Royals starting pitcher Mike Minor allowed just one run on two hits — one infield single — and four walks in five innings. He struck out nine, but his pitch count soared to 96 pitches by the end of the fifth inning — an inning that ended with a runner thrown out trying to steal second base.
“I didn’t want to walk anybody today,” Minor said. “I just got some batters up there where I couldn’t throw strikes, couldn’t throw it where I wanted to, and I feel like they got a little more patient as the game went on.
“It’s a dangerous lineup. I know what they can do. I felt we had a good game plan. I just couldn’t execute the pitches in some of those innings, and the innings were long. I walked too many guys. The pitch count got up there, and I could only go five.”
Entering Wednesday’s game, the Rays had scored 96 runs, batted .282, hit 34 doubles, 24 homers and drew 60 walks in the previous 12 games. They’d also scored nine runs or more in six of 10 games.

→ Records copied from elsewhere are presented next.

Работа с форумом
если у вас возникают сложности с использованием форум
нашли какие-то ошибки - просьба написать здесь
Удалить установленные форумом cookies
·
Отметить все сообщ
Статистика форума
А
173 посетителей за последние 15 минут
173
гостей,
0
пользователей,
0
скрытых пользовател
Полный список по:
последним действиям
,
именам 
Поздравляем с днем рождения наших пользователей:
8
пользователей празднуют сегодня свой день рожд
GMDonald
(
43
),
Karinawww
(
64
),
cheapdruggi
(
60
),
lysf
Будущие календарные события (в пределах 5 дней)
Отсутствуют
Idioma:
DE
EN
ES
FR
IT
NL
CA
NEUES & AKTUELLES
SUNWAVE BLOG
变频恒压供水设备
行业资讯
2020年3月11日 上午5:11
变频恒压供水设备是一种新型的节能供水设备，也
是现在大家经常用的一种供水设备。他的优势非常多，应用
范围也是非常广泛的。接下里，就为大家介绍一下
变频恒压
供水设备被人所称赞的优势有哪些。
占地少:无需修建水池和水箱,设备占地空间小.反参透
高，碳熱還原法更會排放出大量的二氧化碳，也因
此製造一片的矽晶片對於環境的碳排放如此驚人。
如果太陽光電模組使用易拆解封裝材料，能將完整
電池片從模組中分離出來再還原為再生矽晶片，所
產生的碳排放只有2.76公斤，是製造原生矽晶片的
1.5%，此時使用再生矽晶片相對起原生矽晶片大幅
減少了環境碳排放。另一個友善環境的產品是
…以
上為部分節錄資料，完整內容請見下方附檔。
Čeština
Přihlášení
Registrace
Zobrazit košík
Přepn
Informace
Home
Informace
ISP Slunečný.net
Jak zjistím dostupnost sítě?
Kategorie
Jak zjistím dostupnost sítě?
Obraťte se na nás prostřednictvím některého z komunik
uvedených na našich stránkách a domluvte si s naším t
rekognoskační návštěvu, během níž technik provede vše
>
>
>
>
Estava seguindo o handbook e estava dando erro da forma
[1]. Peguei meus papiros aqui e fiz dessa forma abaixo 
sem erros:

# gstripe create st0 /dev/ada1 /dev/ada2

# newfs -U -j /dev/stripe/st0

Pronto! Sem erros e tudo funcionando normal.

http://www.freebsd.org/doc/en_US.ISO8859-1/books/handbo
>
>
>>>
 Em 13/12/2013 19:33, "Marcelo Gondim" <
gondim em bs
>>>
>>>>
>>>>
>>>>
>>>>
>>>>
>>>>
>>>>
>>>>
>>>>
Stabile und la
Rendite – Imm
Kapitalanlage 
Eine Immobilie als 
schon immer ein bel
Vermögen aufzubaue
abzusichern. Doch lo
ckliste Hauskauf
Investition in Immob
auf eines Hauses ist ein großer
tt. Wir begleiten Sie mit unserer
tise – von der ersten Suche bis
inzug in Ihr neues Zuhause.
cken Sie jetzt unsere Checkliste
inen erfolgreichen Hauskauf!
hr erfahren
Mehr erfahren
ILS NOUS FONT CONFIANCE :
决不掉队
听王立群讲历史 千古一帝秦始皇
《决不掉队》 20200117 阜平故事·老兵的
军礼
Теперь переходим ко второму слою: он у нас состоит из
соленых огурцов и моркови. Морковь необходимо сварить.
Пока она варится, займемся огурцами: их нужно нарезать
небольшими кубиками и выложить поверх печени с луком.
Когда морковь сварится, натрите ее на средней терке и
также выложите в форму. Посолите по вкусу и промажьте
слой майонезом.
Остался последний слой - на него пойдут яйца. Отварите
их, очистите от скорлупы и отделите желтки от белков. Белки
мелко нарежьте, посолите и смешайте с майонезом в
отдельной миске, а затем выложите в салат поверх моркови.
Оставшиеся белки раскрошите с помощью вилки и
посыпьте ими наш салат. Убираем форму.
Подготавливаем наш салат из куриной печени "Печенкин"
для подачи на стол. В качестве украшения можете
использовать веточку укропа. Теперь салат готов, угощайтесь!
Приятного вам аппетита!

Minor had hoped to talk his way into another inning, but he also knew he had a slim chance of successfully making the case to Matheny.
“I don’t know if it’s because of last year and limited innings or whatever — the way they’ve been handling the staff — when I came in I thought that he might talk to me,” Minor said. “I felt like he kind of already made up his mind. I told him that I could go back out there, but he wanted to make the move.”
Minor held the Rays scoreless for the first three innings, though he needed back-to-back strikeouts to strand a pair of runners in the second. He also stranded two in the third after he walked back-to-back batters with two outs.
The Rays’ breakthrough came in the fourth when Mike Zunino hit a two-out RBI single into left field that scored Mike Brosseau, who reached on a walk. That run remained the game’s only scoring until Benintendi’s homer pushed the game into extra innings.